# Factor Groups: What am I thinking about wrongly here?

1. Oct 26, 2014

### PsychonautQQ

say K is normal in G hence we have a factor group G/K.

let g be an element of G where |g| = n.

so Kg^n = K since g^n = 1.
and using the properties of factor groups, we know Kg^n = (Kg)^n
hence (Kg)^n = K
So we know that the order of Kg divides n.
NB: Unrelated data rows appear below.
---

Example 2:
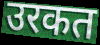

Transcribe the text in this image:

उरकत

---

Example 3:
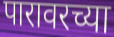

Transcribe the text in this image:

पारावरच्या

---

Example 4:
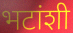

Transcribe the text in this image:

भटांशी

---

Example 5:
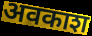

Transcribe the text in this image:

अवकाश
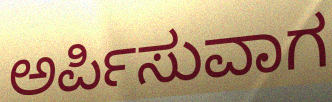
ಅರ್ಪಿಸುವಾಗ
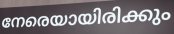
നേരെയായിരിക്കും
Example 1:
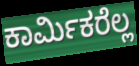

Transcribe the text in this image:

ಕಾರ್ಮಿಕರೆಲ್ಲ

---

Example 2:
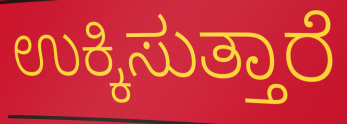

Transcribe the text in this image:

ಉಕ್ಕಿಸುತ್ತಾರೆ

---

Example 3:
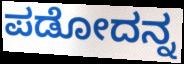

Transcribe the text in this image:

ಪಡೋದನ್ನ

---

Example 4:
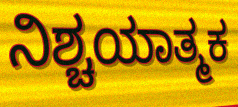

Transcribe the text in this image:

ನಿಶ್ಚಯಾತ್ಮಕ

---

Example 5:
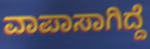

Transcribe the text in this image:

ವಾಪಾಸಾಗಿದ್ದೆ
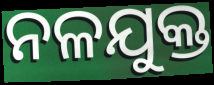
ନଳଯୁକ୍ତ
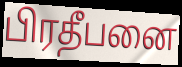
பிரதீபனை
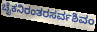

Is this correct thinking? Factor groups are trippin me out

2. Oct 26, 2014

### Boorglar

Yes, this looks correct. In fact, this shouldn't be surprising, since by Lagrange's theorem, the order of the factor group G/K is |G|/|K| which divides |G| = n.
Thus the order of any element of G/K must divide |G/K| which divides n. You can easily show that a divisor of a divisor of n is also a divisor of n.

3. Oct 26, 2014

### PsychonautQQ

you said |G| = n. I originally said it was an element of G, |g| = n. Doesn't |G| = |g| iff G = <g> (G is a cyclic group generated by g?) The question doesn't say G is cyclic.

4. Oct 26, 2014

### Boorglar

Oh my bad I misread that the order of G was n. In that case the statement that |Kg| divides n does not directly follow from what I said, but it is still true by what you showed.